[Records excerpted from a collection]

»»

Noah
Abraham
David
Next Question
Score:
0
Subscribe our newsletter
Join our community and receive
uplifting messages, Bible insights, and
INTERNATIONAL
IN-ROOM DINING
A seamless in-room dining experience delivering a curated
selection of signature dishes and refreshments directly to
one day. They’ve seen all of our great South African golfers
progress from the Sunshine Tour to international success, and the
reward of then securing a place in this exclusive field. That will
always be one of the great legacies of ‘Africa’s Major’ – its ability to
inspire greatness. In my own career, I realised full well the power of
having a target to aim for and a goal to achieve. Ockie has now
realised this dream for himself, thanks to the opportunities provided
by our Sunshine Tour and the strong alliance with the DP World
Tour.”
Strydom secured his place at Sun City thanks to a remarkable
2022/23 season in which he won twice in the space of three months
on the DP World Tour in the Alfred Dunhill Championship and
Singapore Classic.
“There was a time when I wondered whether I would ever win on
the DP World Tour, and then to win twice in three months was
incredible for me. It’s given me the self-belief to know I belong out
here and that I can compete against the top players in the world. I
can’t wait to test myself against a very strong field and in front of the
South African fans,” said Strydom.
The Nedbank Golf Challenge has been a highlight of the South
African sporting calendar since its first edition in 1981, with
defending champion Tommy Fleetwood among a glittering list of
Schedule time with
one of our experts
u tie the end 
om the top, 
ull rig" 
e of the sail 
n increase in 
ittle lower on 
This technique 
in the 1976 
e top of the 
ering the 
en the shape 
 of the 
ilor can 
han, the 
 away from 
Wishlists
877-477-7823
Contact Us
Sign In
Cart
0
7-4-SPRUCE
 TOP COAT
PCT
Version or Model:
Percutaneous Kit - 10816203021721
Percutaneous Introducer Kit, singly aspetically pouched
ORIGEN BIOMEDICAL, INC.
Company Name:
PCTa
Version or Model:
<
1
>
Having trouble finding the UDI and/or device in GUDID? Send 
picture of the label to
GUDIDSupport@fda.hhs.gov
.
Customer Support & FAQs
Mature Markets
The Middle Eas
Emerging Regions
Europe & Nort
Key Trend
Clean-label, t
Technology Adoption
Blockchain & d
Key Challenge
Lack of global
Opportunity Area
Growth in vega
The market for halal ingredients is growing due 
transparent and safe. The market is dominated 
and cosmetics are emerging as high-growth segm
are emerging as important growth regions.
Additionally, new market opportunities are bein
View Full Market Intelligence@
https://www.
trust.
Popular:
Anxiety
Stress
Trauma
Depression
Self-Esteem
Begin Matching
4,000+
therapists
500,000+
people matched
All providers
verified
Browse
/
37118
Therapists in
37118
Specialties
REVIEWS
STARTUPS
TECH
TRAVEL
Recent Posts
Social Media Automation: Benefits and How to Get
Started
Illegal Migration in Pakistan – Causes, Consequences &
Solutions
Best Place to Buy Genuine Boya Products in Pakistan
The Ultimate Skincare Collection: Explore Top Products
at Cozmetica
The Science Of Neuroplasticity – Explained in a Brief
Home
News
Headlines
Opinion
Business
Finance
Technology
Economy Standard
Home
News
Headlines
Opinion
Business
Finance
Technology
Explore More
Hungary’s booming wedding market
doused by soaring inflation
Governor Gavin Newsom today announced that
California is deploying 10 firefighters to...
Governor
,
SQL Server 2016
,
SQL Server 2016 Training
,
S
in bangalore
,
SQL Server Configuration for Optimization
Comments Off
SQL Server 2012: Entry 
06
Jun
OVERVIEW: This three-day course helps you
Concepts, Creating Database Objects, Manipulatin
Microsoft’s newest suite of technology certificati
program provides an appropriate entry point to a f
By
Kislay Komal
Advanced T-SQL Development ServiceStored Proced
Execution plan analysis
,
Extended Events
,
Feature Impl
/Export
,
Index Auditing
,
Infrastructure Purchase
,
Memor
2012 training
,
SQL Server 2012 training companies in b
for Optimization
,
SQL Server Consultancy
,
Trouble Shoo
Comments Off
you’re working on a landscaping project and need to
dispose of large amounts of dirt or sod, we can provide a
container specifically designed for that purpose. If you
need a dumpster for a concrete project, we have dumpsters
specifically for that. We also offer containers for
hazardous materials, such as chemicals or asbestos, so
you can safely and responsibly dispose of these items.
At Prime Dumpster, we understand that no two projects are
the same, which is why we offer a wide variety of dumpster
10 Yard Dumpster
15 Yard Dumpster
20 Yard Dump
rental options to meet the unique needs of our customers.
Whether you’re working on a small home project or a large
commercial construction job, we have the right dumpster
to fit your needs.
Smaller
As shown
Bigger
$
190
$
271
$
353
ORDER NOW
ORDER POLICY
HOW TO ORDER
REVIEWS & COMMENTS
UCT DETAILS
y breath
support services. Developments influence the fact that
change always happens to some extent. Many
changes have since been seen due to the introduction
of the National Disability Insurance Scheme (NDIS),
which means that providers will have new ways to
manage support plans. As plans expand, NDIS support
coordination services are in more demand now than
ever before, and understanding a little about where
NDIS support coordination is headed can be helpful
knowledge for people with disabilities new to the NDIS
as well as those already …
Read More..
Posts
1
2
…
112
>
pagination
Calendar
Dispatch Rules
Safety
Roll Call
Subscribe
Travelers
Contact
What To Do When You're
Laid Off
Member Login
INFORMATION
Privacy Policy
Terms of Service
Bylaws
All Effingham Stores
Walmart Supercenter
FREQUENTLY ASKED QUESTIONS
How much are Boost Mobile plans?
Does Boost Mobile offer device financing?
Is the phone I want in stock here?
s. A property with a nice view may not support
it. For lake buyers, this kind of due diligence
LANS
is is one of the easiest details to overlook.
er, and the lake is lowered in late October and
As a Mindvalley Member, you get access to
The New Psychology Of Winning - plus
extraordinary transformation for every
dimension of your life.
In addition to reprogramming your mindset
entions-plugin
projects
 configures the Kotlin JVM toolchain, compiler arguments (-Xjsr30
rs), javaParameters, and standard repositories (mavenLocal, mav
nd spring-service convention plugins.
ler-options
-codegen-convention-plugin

««

WORK INSTRUCTION:
Could you update these records by replacing "Sunshine Tour" with "Sunshine Circuit" and leaving everything else unchanged?

WRITTEN ANSWER:
Noah
Abraham
David
Next Question
Score:
0
Subscribe our newsletter
Join our community and receive
uplifting messages, Bible insights, and
INTERNATIONAL
IN-ROOM DINING
A seamless in-room dining experience delivering a curated
selection of signature dishes and refreshments directly to
one day. They’ve seen all of our great South African golfers
progress from the Sunshine Circuit to international success, and the
reward of then securing a place in this exclusive field. That will
always be one of the great legacies of ‘Africa’s Major’ – its ability to
inspire greatness. In my own career, I realised full well the power of
having a target to aim for and a goal to achieve. Ockie has now
realised this dream for himself, thanks to the opportunities provided
by our Sunshine Circuit and the strong alliance with the DP World
Tour.”
Strydom secured his place at Sun City thanks to a remarkable
2022/23 season in which he won twice in the space of three months
on the DP World Tour in the Alfred Dunhill Championship and
Singapore Classic.
“There was a time when I wondered whether I would ever win on
the DP World Tour, and then to win twice in three months was
incredible for me. It’s given me the self-belief to know I belong out
here and that I can compete against the top players in the world. I
can’t wait to test myself against a very strong field and in front of the
South African fans,” said Strydom.
The Nedbank Golf Challenge has been a highlight of the South
African sporting calendar since its first edition in 1981, with
defending champion Tommy Fleetwood among a glittering list of
Schedule time with
one of our experts
u tie the end 
om the top, 
ull rig" 
e of the sail 
n increase in 
ittle lower on 
This technique 
in the 1976 
e top of the 
ering the 
en the shape 
 of the 
ilor can 
han, the 
 away from 
Wishlists
877-477-7823
Contact Us
Sign In
Cart
0
7-4-SPRUCE
 TOP COAT
PCT
Version or Model:
Percutaneous Kit - 10816203021721
Percutaneous Introducer Kit, singly aspetically pouched
ORIGEN BIOMEDICAL, INC.
Company Name:
PCTa
Version or Model:
<
1
>
Having trouble finding the UDI and/or device in GUDID? Send 
picture of the label to
GUDIDSupport@fda.hhs.gov
.
Customer Support & FAQs
Mature Markets
The Middle Eas
Emerging Regions
Europe & Nort
Key Trend
Clean-label, t
Technology Adoption
Blockchain & d
Key Challenge
Lack of global
Opportunity Area
Growth in vega
The market for halal ingredients is growing due 
transparent and safe. The market is dominated 
and cosmetics are emerging as high-growth segm
are emerging as important growth regions.
Additionally, new market opportunities are bein
View Full Market Intelligence@
https://www.
trust.
Popular:
Anxiety
Stress
Trauma
Depression
Self-Esteem
Begin Matching
4,000+
therapists
500,000+
people matched
All providers
verified
Browse
/
37118
Therapists in
37118
Specialties
REVIEWS
STARTUPS
TECH
TRAVEL
Recent Posts
Social Media Automation: Benefits and How to Get
Started
Illegal Migration in Pakistan – Causes, Consequences &
Solutions
Best Place to Buy Genuine Boya Products in Pakistan
The Ultimate Skincare Collection: Explore Top Products
at Cozmetica
The Science Of Neuroplasticity – Explained in a Brief
Home
News
Headlines
Opinion
Business
Finance
Technology
Economy Standard
Home
News
Headlines
Opinion
Business
Finance
Technology
Explore More
Hungary’s booming wedding market
doused by soaring inflation
Governor Gavin Newsom today announced that
California is deploying 10 firefighters to...
Governor
,
SQL Server 2016
,
SQL Server 2016 Training
,
S
in bangalore
,
SQL Server Configuration for Optimization
Comments Off
SQL Server 2012: Entry 
06
Jun
OVERVIEW: This three-day course helps you
Concepts, Creating Database Objects, Manipulatin
Microsoft’s newest suite of technology certificati
program provides an appropriate entry point to a f
By
Kislay Komal
Advanced T-SQL Development ServiceStored Proced
Execution plan analysis
,
Extended Events
,
Feature Impl
/Export
,
Index Auditing
,
Infrastructure Purchase
,
Memor
2012 training
,
SQL Server 2012 training companies in b
for Optimization
,
SQL Server Consultancy
,
Trouble Shoo
Comments Off
you’re working on a landscaping project and need to
dispose of large amounts of dirt or sod, we can provide a
container specifically designed for that purpose. If you
need a dumpster for a concrete project, we have dumpsters
specifically for that. We also offer containers for
hazardous materials, such as chemicals or asbestos, so
you can safely and responsibly dispose of these items.
At Prime Dumpster, we understand that no two projects are
the same, which is why we offer a wide variety of dumpster
10 Yard Dumpster
15 Yard Dumpster
20 Yard Dump
rental options to meet the unique needs of our customers.
Whether you’re working on a small home project or a large
commercial construction job, we have the right dumpster
to fit your needs.
Smaller
As shown
Bigger
$
190
$
271
$
353
ORDER NOW
ORDER POLICY
HOW TO ORDER
REVIEWS & COMMENTS
UCT DETAILS
y breath
support services. Developments influence the fact that
change always happens to some extent. Many
changes have since been seen due to the introduction
of the National Disability Insurance Scheme (NDIS),
which means that providers will have new ways to
manage support plans. As plans expand, NDIS support
coordination services are in more demand now than
ever before, and understanding a little about where
NDIS support coordination is headed can be helpful
knowledge for people with disabilities new to the NDIS
as well as those already …
Read More..
Posts
1
2
…
112
>
pagination
Calendar
Dispatch Rules
Safety
Roll Call
Subscribe
Travelers
Contact
What To Do When You're
Laid Off
Member Login
INFORMATION
Privacy Policy
Terms of Service
Bylaws
All Effingham Stores
Walmart Supercenter
FREQUENTLY ASKED QUESTIONS
How much are Boost Mobile plans?
Does Boost Mobile offer device financing?
Is the phone I want in stock here?
s. A property with a nice view may not support
it. For lake buyers, this kind of due diligence
LANS
is is one of the easiest details to overlook.
er, and the lake is lowered in late October and
As a Mindvalley Member, you get access to
The New Psychology Of Winning - plus
extraordinary transformation for every
dimension of your life.
In addition to reprogramming your mindset
entions-plugin
projects
 configures the Kotlin JVM toolchain, compiler arguments (-Xjsr30
rs), javaParameters, and standard repositories (mavenLocal, mav
nd spring-service convention plugins.
ler-options
-codegen-convention-plugin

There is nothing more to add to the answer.